● **EXERCISE INPUTS**:
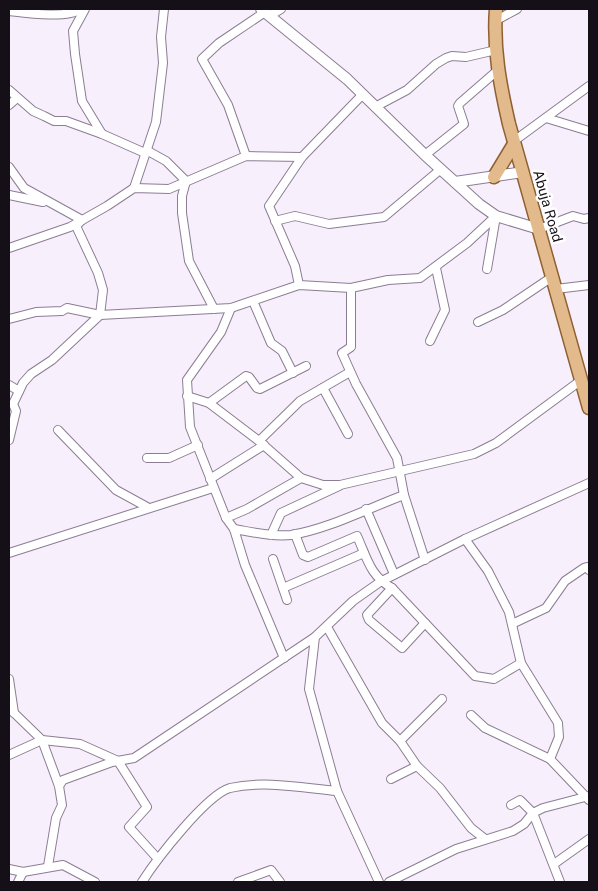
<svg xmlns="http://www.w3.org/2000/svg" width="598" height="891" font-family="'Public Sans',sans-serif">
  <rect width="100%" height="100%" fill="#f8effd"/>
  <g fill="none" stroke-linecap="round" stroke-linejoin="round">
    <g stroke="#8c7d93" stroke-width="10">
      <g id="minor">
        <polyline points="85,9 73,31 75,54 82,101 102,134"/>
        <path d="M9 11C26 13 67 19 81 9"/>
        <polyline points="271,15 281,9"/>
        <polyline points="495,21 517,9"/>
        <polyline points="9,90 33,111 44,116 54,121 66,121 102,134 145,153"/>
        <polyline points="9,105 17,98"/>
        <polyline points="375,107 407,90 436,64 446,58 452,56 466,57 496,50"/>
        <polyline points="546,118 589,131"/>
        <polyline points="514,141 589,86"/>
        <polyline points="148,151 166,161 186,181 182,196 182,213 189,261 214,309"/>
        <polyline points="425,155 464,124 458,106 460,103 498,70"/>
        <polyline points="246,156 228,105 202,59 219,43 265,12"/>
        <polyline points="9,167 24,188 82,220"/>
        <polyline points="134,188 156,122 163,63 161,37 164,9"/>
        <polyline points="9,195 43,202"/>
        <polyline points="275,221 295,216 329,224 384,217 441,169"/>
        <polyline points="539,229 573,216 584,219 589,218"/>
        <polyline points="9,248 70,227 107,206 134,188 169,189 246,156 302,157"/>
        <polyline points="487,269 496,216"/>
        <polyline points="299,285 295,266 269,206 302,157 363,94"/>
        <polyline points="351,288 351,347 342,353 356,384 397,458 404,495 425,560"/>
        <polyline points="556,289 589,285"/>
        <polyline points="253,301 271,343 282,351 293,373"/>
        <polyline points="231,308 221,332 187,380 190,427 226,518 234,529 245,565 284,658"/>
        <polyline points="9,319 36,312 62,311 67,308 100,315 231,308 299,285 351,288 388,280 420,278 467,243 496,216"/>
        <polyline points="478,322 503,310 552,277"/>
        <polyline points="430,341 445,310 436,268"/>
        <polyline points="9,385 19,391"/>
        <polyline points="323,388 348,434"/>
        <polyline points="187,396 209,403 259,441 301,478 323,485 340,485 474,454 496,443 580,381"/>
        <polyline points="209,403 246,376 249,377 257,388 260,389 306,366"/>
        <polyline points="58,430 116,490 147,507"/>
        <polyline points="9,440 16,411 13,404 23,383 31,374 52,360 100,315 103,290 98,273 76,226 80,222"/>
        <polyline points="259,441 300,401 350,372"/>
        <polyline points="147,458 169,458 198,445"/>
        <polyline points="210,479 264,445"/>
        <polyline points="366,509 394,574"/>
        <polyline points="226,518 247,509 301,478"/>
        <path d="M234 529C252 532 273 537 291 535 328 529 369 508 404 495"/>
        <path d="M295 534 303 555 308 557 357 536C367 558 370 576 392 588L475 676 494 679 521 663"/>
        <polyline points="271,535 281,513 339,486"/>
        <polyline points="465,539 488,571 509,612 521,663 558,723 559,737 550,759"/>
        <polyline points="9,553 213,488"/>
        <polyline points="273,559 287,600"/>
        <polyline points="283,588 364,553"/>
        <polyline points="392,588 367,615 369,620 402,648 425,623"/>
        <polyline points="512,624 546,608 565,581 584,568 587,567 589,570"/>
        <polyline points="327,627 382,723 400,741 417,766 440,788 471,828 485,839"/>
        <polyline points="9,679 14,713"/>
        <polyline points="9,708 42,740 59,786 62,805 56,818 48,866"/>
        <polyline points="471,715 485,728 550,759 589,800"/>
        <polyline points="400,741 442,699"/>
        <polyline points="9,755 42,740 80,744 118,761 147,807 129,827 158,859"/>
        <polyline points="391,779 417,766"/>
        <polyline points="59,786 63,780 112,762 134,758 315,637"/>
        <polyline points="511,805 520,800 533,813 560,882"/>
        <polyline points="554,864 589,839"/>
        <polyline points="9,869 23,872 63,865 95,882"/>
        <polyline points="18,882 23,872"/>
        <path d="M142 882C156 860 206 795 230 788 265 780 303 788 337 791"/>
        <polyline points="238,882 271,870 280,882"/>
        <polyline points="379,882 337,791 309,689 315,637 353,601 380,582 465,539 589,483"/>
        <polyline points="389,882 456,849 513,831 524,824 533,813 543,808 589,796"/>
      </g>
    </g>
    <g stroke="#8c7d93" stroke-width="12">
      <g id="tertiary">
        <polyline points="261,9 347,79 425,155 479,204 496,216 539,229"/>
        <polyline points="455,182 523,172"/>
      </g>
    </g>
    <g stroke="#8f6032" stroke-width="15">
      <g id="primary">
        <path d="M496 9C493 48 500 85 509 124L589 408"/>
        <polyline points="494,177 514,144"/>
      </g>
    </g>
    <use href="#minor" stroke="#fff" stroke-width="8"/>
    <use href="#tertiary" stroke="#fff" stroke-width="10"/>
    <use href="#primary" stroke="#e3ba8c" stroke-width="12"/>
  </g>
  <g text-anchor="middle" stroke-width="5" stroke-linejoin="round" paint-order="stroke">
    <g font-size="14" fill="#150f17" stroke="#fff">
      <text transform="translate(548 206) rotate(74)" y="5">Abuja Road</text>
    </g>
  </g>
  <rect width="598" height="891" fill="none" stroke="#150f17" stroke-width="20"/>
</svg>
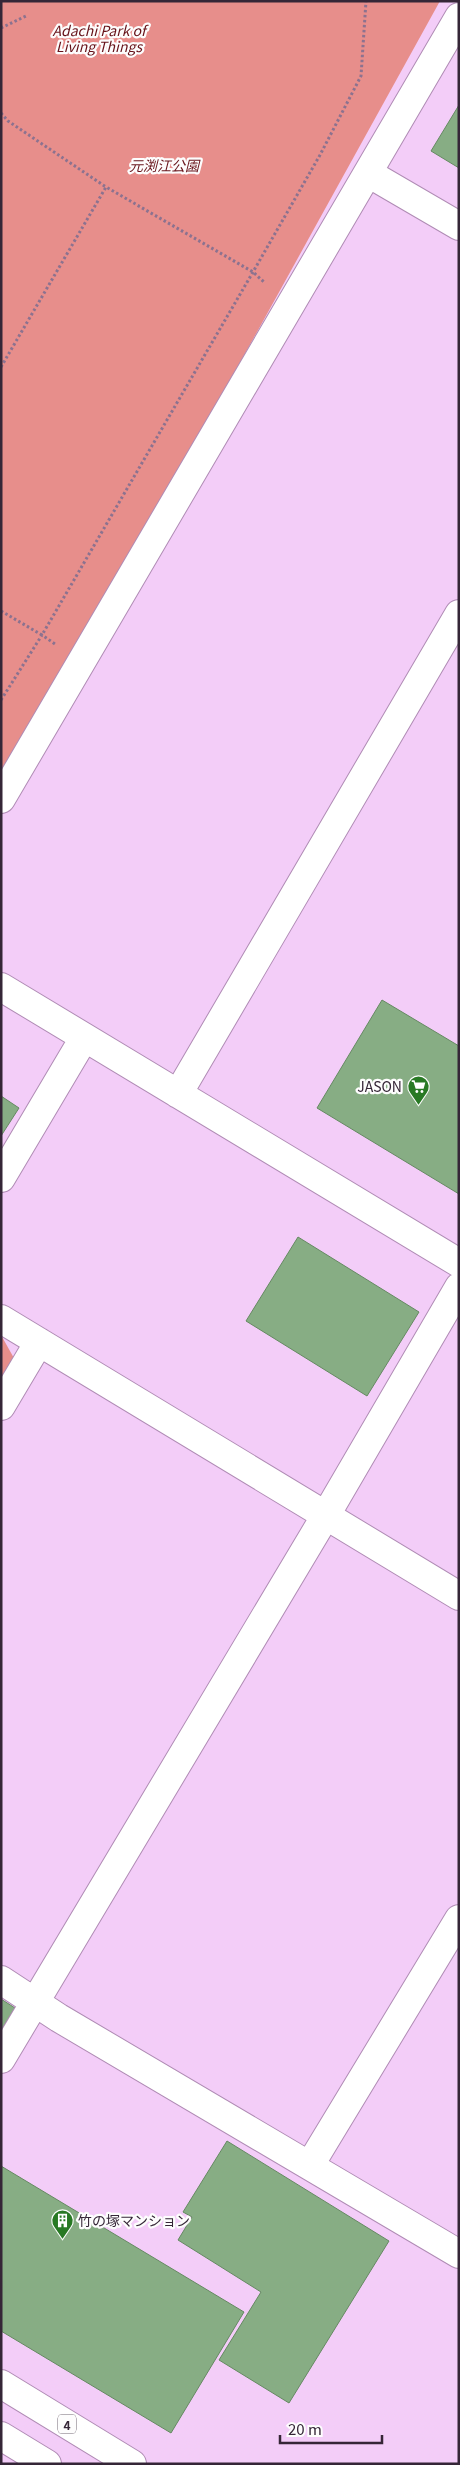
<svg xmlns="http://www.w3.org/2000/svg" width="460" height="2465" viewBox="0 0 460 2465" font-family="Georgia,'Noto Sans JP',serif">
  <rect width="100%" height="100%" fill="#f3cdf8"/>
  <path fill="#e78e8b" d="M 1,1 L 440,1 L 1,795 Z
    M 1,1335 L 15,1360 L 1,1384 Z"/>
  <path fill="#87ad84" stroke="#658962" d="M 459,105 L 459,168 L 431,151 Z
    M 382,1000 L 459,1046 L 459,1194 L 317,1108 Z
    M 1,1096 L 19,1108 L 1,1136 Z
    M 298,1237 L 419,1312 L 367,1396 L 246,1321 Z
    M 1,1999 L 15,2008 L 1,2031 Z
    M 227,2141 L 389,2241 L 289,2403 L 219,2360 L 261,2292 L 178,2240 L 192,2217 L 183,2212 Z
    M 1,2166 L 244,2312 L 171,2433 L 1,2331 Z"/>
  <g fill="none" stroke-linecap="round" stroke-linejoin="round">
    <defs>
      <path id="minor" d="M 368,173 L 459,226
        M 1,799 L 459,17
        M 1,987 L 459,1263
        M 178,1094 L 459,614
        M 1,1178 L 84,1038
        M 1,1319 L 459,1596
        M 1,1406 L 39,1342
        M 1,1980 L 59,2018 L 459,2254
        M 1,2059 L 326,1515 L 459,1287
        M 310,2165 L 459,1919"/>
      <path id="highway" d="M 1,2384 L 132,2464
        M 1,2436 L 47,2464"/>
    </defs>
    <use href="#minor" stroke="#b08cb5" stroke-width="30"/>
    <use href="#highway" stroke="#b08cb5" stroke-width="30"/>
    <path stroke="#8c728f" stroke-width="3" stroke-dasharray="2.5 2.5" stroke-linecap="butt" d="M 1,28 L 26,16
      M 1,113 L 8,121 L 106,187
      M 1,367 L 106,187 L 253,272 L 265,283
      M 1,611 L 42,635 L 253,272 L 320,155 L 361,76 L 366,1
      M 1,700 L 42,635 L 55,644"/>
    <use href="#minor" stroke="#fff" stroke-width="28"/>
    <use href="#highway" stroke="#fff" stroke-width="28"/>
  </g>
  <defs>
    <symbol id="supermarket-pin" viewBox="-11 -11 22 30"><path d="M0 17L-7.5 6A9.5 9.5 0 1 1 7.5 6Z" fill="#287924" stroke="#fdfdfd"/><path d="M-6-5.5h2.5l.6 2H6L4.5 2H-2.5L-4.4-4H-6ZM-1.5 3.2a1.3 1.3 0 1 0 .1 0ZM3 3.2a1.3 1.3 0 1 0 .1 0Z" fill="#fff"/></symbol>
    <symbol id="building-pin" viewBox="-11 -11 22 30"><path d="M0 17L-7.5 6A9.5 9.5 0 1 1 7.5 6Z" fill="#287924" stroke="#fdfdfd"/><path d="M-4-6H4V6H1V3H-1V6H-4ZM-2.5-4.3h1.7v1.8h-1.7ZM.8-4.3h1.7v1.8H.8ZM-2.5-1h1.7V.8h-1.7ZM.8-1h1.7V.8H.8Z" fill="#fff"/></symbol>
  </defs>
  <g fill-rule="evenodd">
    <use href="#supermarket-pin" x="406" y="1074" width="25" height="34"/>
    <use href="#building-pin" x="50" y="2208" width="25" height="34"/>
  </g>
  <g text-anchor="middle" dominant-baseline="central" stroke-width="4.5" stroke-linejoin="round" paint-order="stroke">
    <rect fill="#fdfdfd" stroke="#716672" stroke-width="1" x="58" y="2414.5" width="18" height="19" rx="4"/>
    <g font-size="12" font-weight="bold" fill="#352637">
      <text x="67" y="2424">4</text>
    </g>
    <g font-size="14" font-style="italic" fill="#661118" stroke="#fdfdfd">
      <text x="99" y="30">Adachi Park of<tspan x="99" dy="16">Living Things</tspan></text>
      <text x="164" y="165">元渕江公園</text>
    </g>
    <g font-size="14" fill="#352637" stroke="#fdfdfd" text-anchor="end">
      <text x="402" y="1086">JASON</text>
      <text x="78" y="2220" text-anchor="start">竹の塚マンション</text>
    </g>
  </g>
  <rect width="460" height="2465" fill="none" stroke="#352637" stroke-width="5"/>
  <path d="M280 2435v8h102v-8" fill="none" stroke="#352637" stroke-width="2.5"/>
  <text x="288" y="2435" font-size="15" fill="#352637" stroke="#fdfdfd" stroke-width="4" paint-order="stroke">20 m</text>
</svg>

● **EXERCISE DETAILS**: Output exactly one stretch of the listing: from the line containing "M 1,2166 L 244,2312" through the line containing "M 1,1980 L 59,2018 L 459,2254", both end lines included.

● **ANSWER**:
    M 1,2166 L 244,2312 L 171,2433 L 1,2331 Z"/>
  <g fill="none" stroke-linecap="round" stroke-linejoin="round">
    <defs>
      <path id="minor" d="M 368,173 L 459,226
        M 1,799 L 459,17
        M 1,987 L 459,1263
        M 178,1094 L 459,614
        M 1,1178 L 84,1038
        M 1,1319 L 459,1596
        M 1,1406 L 39,1342
        M 1,1980 L 59,2018 L 459,2254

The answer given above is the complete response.